I've taught sixth grade English my entire career, and in our district that's the first year of middle school. We know that the transition from elementary school can be rocky for students and parents alike, and I think we try hard to make it as smooth as possible. The most common bump in the road is when a student has difficulty negotiating the organizational demands of seven subjects with seven different teachers. It's only to be expected.
A parent-teacher conference that includes the student is usually one of the interventions we use, and so, I've been in a lot those over the last 15 years. They can be emotional. Some parents are very defensive; they feel like they are in trouble. Others have been openly hostile toward us; some are furious at their children, and make a show of scolding and yelling; most are disappointed, but some are surprised, or frustrated, or all the way at their rope's end. Sometimes there are tears, usually from the student, but every now and then, the parents cry, too.

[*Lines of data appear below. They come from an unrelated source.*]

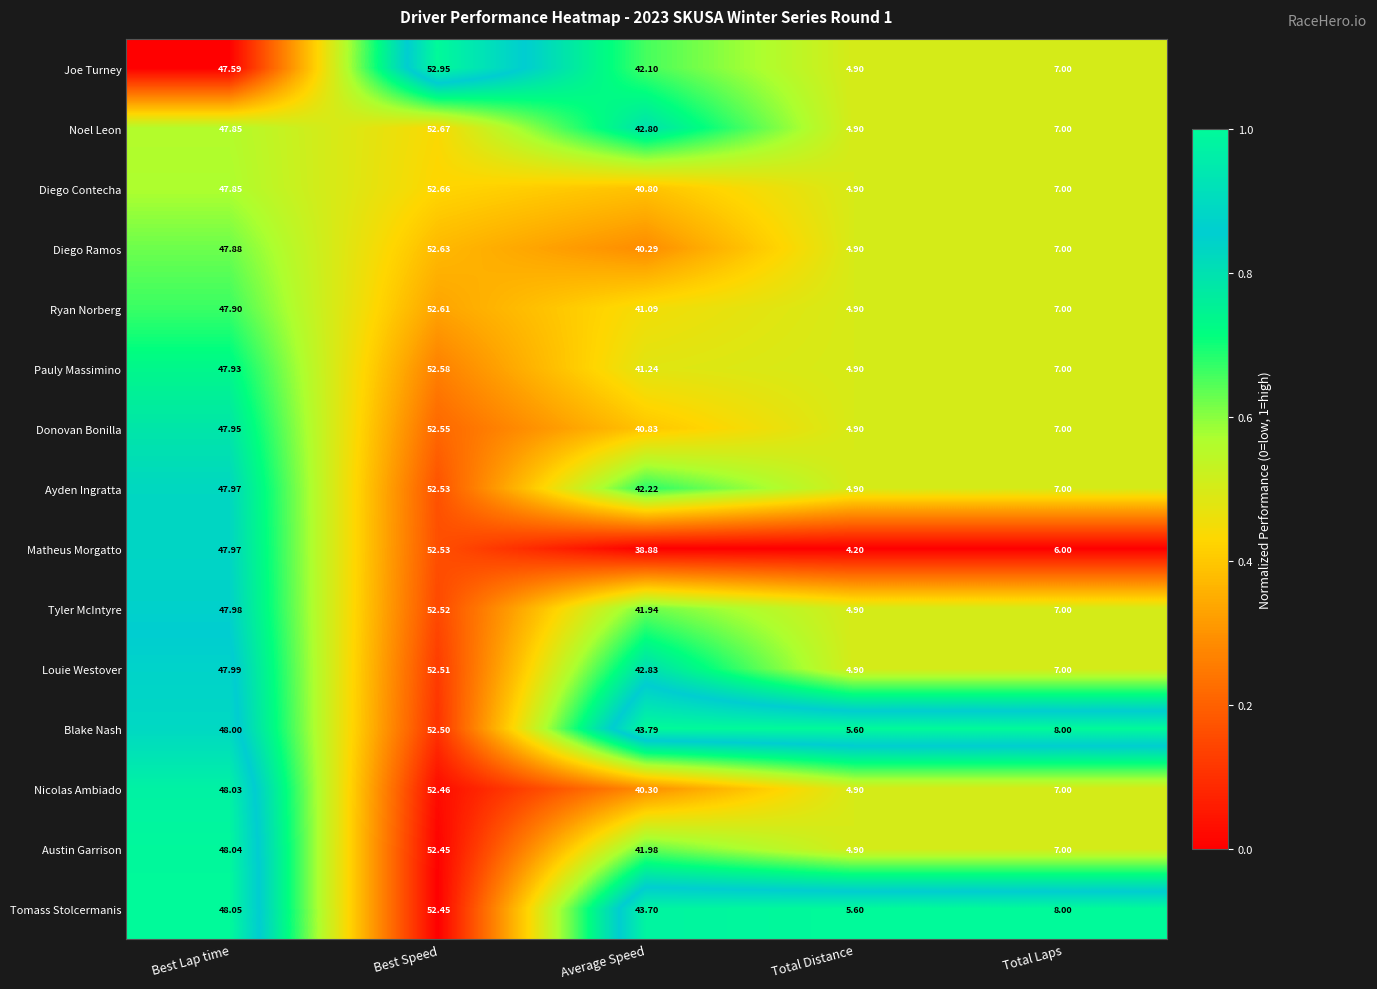

How many distinct data groups are displayed?

15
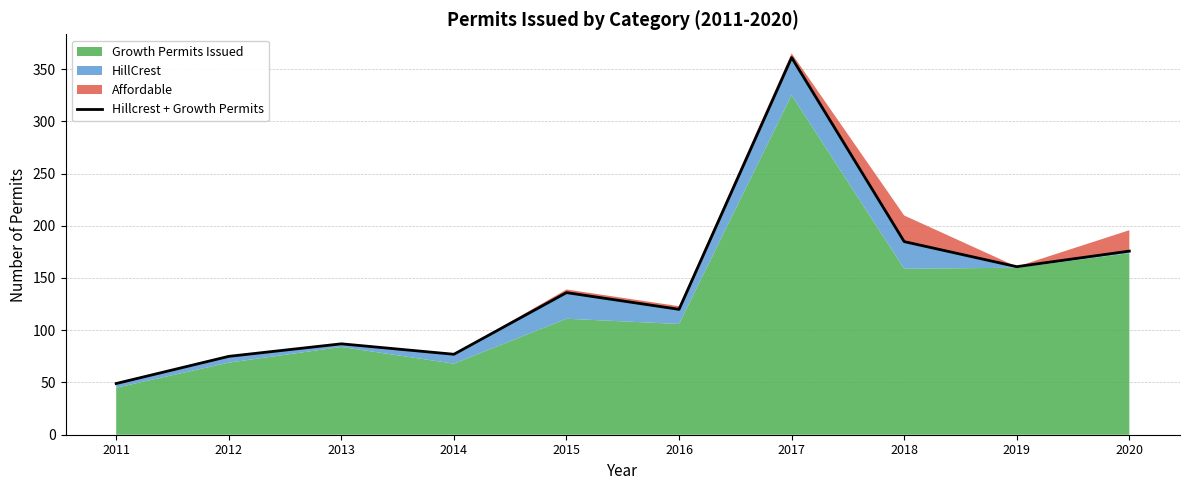

What is the change in value from 2012 to 2015?

+61.0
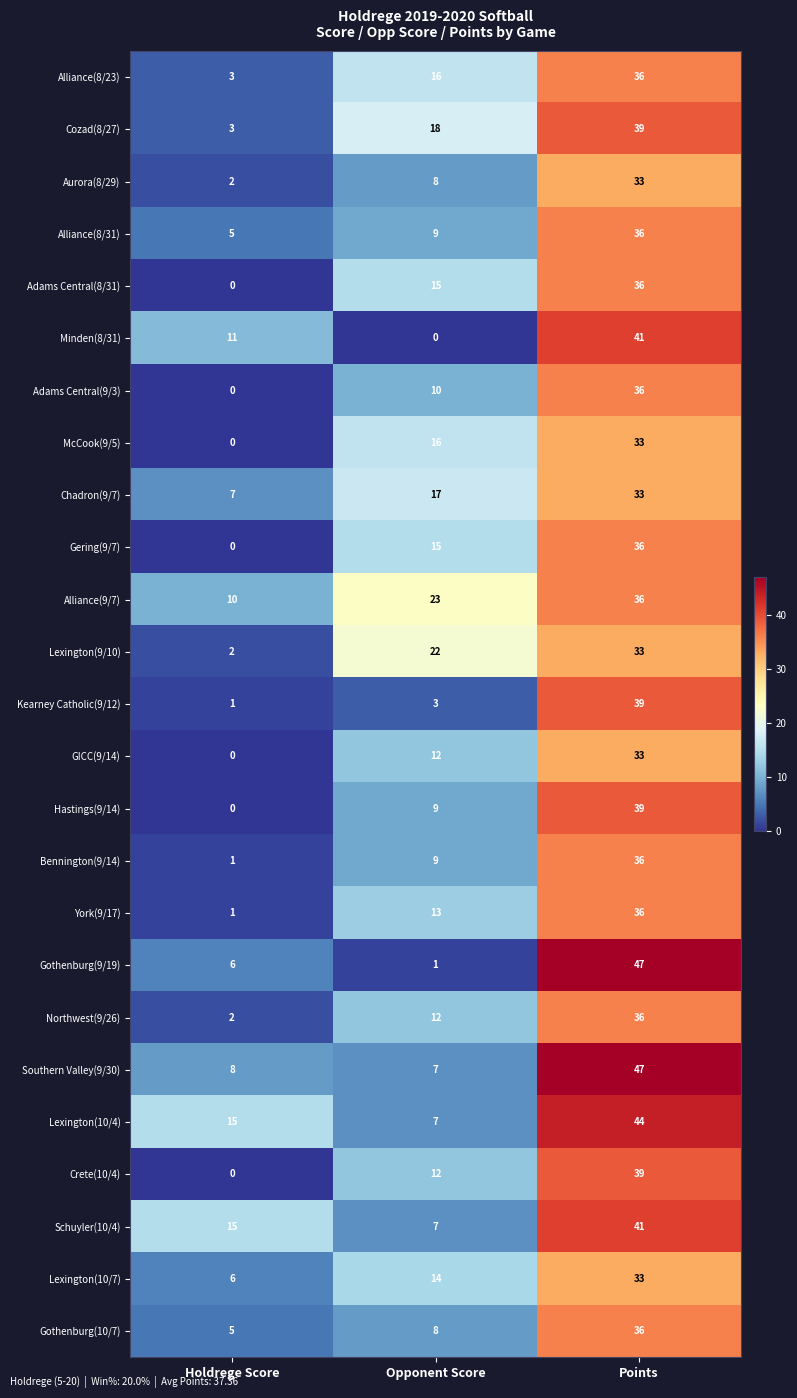

What is the sum of all Alliance(8/31) values?

50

We had a marathon parent conference today: five teachers, one dad, 90 minutes. His son was present for the second half. This one started out with Dad pretty sure that the D's on the progress report were our fault or our error, but then it followed a narrative arc where his son's inattentativeness, irresponsiblity, and miscommunication were revealed. It ended with the student setting three goals for himself and the promise of a weekly phone report from school to Dad. We were all on the same side, working together to support the student and help him to be more successful. Nobody cried, and on the way out, the father turned to his son and, placing his huge hands on either side of the boy's head, pulled him close. They were forehead to forehead and eye to eye.